Les confessions récentes de Steven Gerrard, partagées lors d'un entretien avec son ancien coéquipier Rio Ferdinand, ont ravivé les plaies du passé. Gerrard a exprimé une profonde frustration en se remémorant les performances de cette équipe. Il a déclaré : \"Le talent était là. Les joueurs étaient là. Le niveau de jeu que nous avions tous était là pour nous permettre de faire mieux. Je suis très frustré quand je repense à l'Angleterre, car nous n'avons jamais fait mieux. Je pense que c'est une combinaison de plusieurs facteurs, mais l'un des plus importants pour moi, c'est que nous n'étions pas une équipe. Nous étions un groupe d'individus talentueux, et ça ne fonctionne jamais comme ça.\" Il a ajouté qu'il ne ressentait pas de véritable connexion avec ses coéquipiers ni avec l'Angleterre, estimant que \"s'ils avaient été plus solidaires, plus soudés et s'ils s'étaient mieux appréciés, cela se serait reflété dans leurs performances.\" Gerrard a même révélé la présence d'\"amertume, un peu de haine\", qu'il considère rétrospectivement comme une immaturité. Sa conclusion sans appel fut que \"Nous étions des perdants égoïstes.\"
Bien que les rivalités inter-clubs et les divisions au sein du vestiaire anglais soient connues, personne n'avait osé les aborder avec une telle franchise. Les joueurs de Liverpool et Manchester United s'ignoraient, tandis que ceux de Chelsea formaient un clan à part.

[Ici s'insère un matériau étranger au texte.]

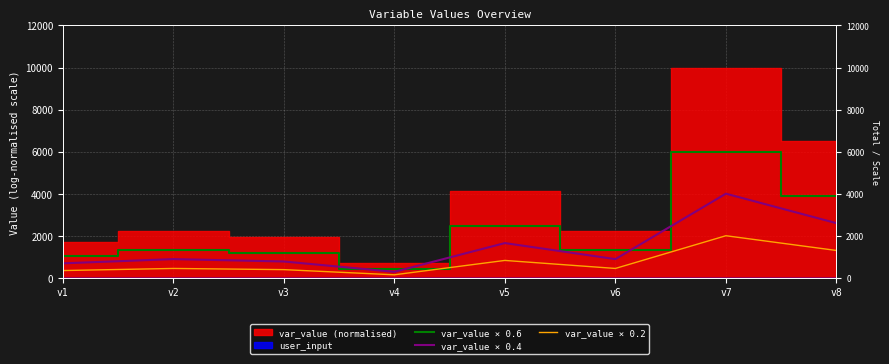

At which label is var_value × 0.6 closest to 3212?

v8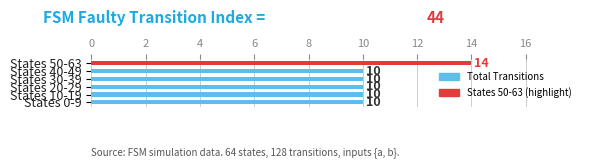

What is the value of the 1st bar from the left?

10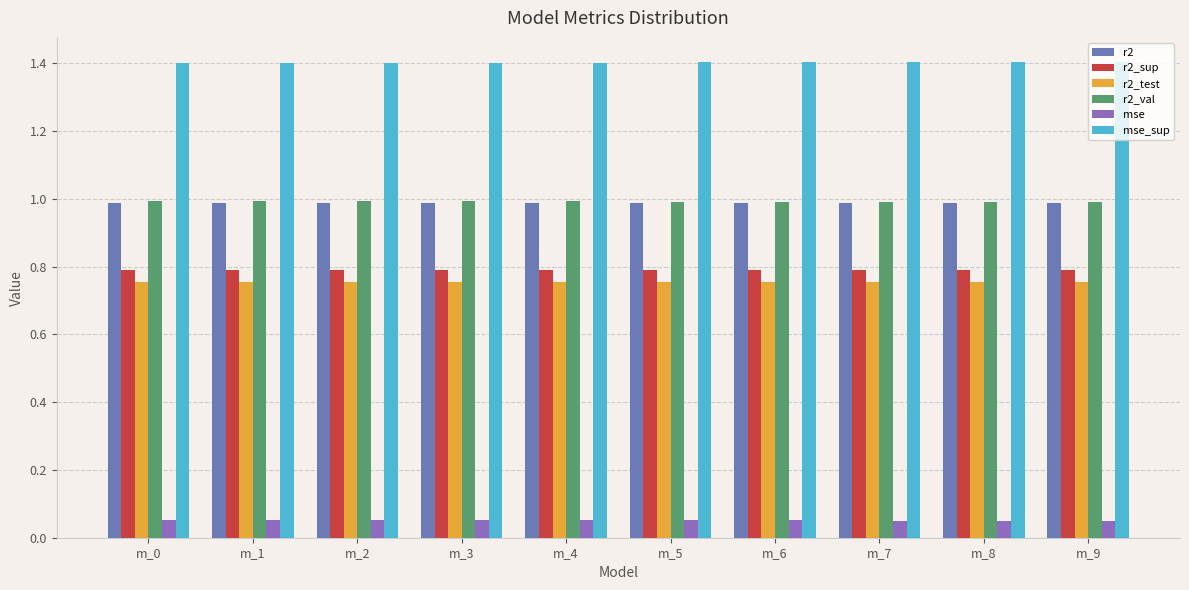

Which category has the highest value in the r2 series?

m_9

Les entraîneurs de l'époque, Eriksson, McClaren, et Capello, semblaient incapables de gérer ces tensions. L'Angleterre n'était pas une véritable équipe, mais plutôt une mosaïque d'individus, d'égoïsmes et de factions, unies par des sentiments de mépris et de haine. Ces dynamiques toxiques ne pouvaient être temporairement atténuées que par l'intensité du jeu sur le terrain, mais cette trêve de 90 minutes était insuffisante pour surmonter une semaine entière de désunion.
Le constat de Gerrard, bien que brutal, est d'une sincérité indéniable. Le bilan de cette \"génération dorée\" est d'autant plus décevant qu'il contraste avec les succès récents de l'équipe nationale. Il est significatif que la transformation des Three Lions, qui ont atteint deux finales de championnat d'Europe ces cinq dernières années, ait eu lieu sous la direction de Gareth Southgate. Ayant lui-même été témoin des divisions de la \"génération dorée\" en tant que joueur, Southgate, ancien joueur de Middlesbrough, a compris l'importance de la cohésion. Il s'est juré de ne pas tolérer les clivages, veillant à ce que son équipe ne se contente pas de jouer ensemble, mais apprenne également à vivre ensemble. Une leçon que le football anglais a mis du temps à assimiler.